Chaddock's team skates in the parking lot of an abandoned warehouse on the outskirts of Bakersfield, Calif., where, she says, she has yet to encounter the Riddler and his henchmen plotting a diabolical takeover of Gotham City. But it's proof you can choose up sides and play almost anywhere, which might explain why flat track is blooming, and traditional, banked-tracked roller derby is withering away in TV archives.

Another difference between flat track, according to recently engaged Jillian Pearse (roller girl name: Cee Cee Sickness) of Edmonton, Alberta, and the TV archetype ("If you're still available, Randi Whitman, call me") is that when you see Pearse flying through the infield on her keister, it's not theatrically enhanced. Those are real knees and real elbows, taking divots out of real shins and real ribs. The scoring is legit, not contrived.

Pearse, who had just finished getting kneed and elbowed up and down Fremont Street, toward where that Carl Ferris guy plays the saxophone, watched with me as a referee removed the masking tape "track" with one hand while holding a giant 24-ounce can of Modelo beer in the other.

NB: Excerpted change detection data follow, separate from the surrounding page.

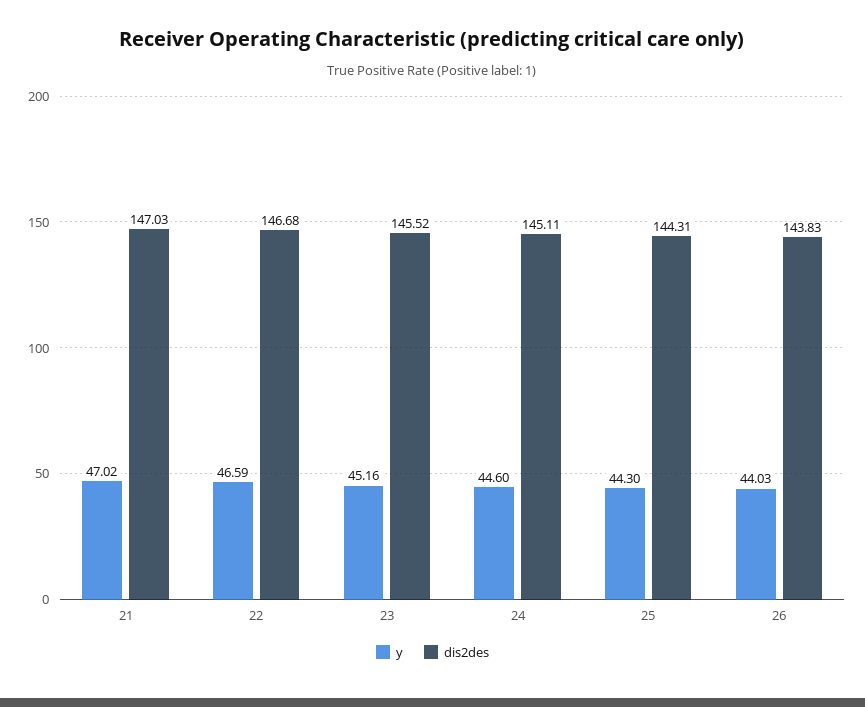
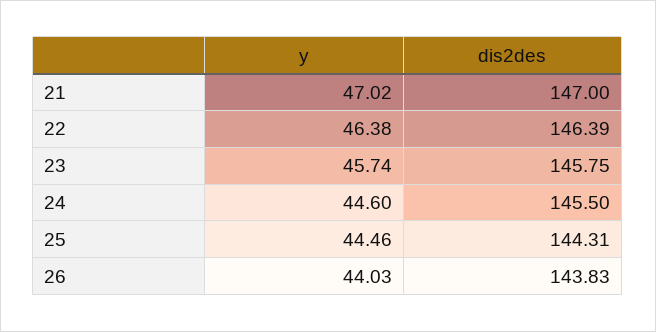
dis2des, 21: 147.03 -> 147
y, 22: 46.59 -> 46.38
dis2des, 22: 146.68 -> 146.39
y, 23: 45.16 -> 45.74
dis2des, 23: 145.52 -> 145.75
dis2des, 24: 145.11 -> 145.5
y, 25: 44.3 -> 44.46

"That's why I left my ring at home," she said.

"You mean the beer and the parties?" I said.

No, she said. The knees and the elbows.

"I didn't want to break it."

Pearse, 28, said this was her second RollerCon, but after coming to last year's to learn, she planned this year to play.

And yet, when I poked my head into a seminar the next day during which a Wrigley Field beer vendor calling herself Val Capone and Jerry Setzer, son of Leo Setzer, the original old school roller derby promoter, were telling a captive audience of roller girls that if they lose the fishnets and the deviant monikers and maybe a third of the tattoos, the best of their lot could evolve into family-oriented sport worthy of a television contract, there was Pearse, front-row center, scribbling furiously in the margins of her notebook.

Billy Idol, as far as I could tell, had left the building.